Which of the lines in the data below contain the string "licitació"? Copy each of them.

[Collected data]
════════
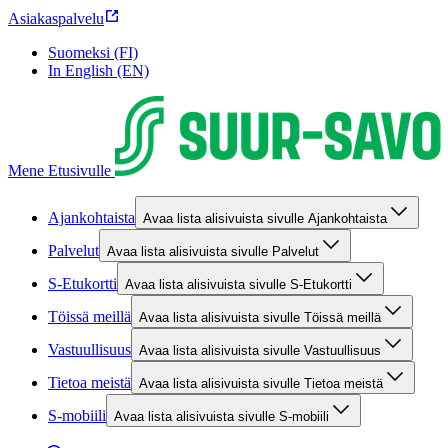
Asiakaspalvelu
Suomeksi (FI)
In English (EN)
Mene Etusivulle
Ajankohtaista
Avaa lista alisivuista sivulle Ajankohtaista
Palvelut
Avaa lista alisivuista sivulle Palvelut
S-Etukortti
Avaa lista alisivuista sivulle S-Etukortti
Töissä meillä
Avaa lista alisivuista sivulle Töissä meillä
Vastuullisuus
Avaa lista alisivuista sivulle Vastuullisuus
Tietoa meistä
Avaa lista alisivuista sivulle Tietoa meistä
S-mobiili
Avaa lista alisivuista sivulle S-mobiili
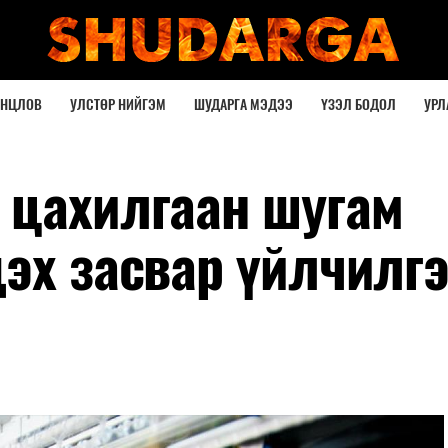
ОНЦЛОВ
УЛСТӨР НИЙГЭМ
ШУДАРГА МЭДЭЭ
ҮЗЭЛ БОДОЛ
УРЛ
 цахилгаан шугам
дэх засвар үйлчилг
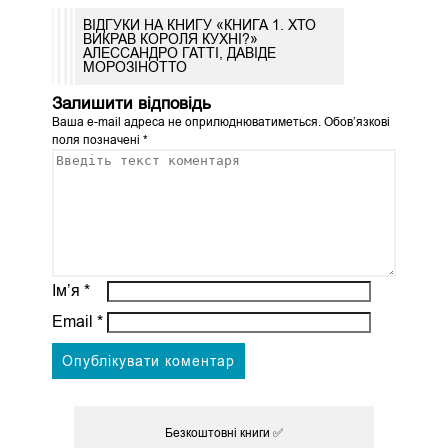
ВІДГУКИ НА КНИГУ «КНИГА 1. ХТО
ВИКРАВ КОРОЛЯ КУХНІ?»
АЛЕССАНДРО ГАТТІ, ДАВІДЕ
МОРОЗІНОТТО
Залишити відповідь
Ваша e-mail адреса не оприлюднюватиметься.
Обов’язкові
поля позначені
*
Ім’я
*
Email
*
Безкоштовні книги ✅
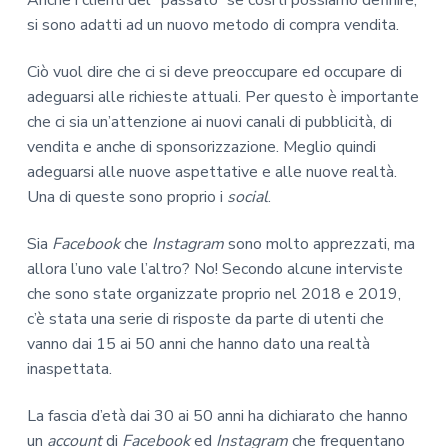
si sono adatti ad un nuovo metodo di compra vendita.
Ciò vuol dire che ci si deve preoccupare ed occupare di
adeguarsi alle richieste attuali. Per questo è importante
che ci sia un’attenzione ai nuovi canali di pubblicità, di
vendita e anche di sponsorizzazione. Meglio quindi
adeguarsi alle nuove aspettative e alle nuove realtà.
Una di queste sono proprio i
social
.
Sia
Facebook
che
Instagram
sono molto apprezzati, ma
allora l’uno vale l’altro? No! Secondo alcune interviste
che sono state organizzate proprio nel 2018 e 2019,
c’è stata una serie di risposte da parte di utenti che
vanno dai 15 ai 50 anni che hanno dato una realtà
inaspettata.
La fascia d’età dai 30 ai 50 anni ha dichiarato che hanno
un
account
di
Facebook
ed
Instagram
che frequentano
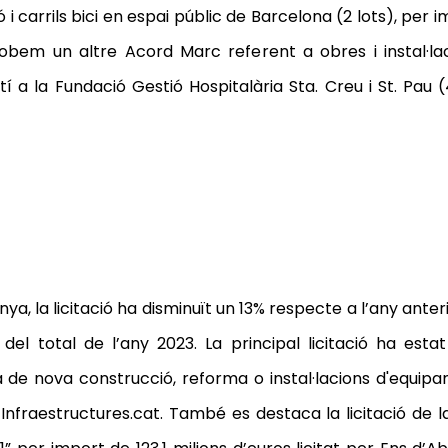
i carrils bici en espai públic de Barcelona (2 lots), per 
obem un altre Acord Marc referent a obres i instal·la
 a la Fundació Gestió Hospitalària Sta. Creu i St. Pau 
a, la licitació ha disminuït un 13% respecte a l’any anter
% del total de l’any 2023. La principal licitació ha est
 de nova construcció, reforma o instal·lacions d'equipa
er Infraestructures.cat. També es destaca la licitació de l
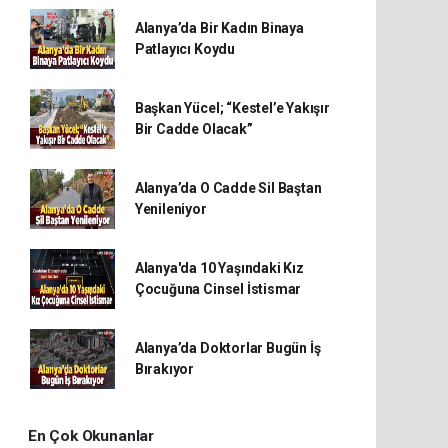
Alanya’da Bir Kadın Binaya
Patlayıcı Koydu
Başkan Yücel; “Kestel’e Yakışır
Bir Cadde Olacak”
Alanya’da O Cadde Sil Baştan
Yenileniyor
Alanya'da 10 Yaşındaki Kız
Çocuğuna Cinsel İstismar
Alanya’da Doktorlar Bugün İş
Bırakıyor
En Çok Okunanlar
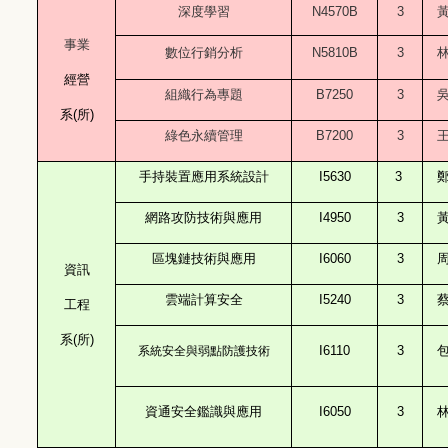
深度學習
N4570B
3
事業
數位行銷分析
N5810B
3
經營
組織行為專題
B7250
3
系(所)
綠色永續管理
B7200
3
3
手持裝置應用系統設計
I5630
I4950
3
網路攻防技術與應用
I6060
3
區塊鏈技術與應用
資訊
I5240
3
雲端計算安全
工程
系(所)
I6110
3
系統安全與弱點防護技術
I6050
資通安全鑑識與應用
3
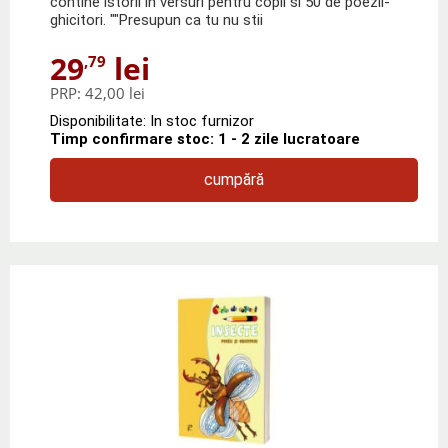
contine istorii in versuri pentru copii si 50 de poezii-
ghicitori. ""Presupun ca tu nu stii
29
lei
,79
PRP:
42,00 lei
Disponibilitate: In stoc furnizor
Timp confirmare stoc: 1 - 2 zile lucratoare
cumpără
════════
* **Reply**
a, la licitació ha disminuït un 13% respecte a l’any anter
% del total de l’any 2023. La principal licitació ha est
er Infraestructures.cat. També es destaca la licitació de l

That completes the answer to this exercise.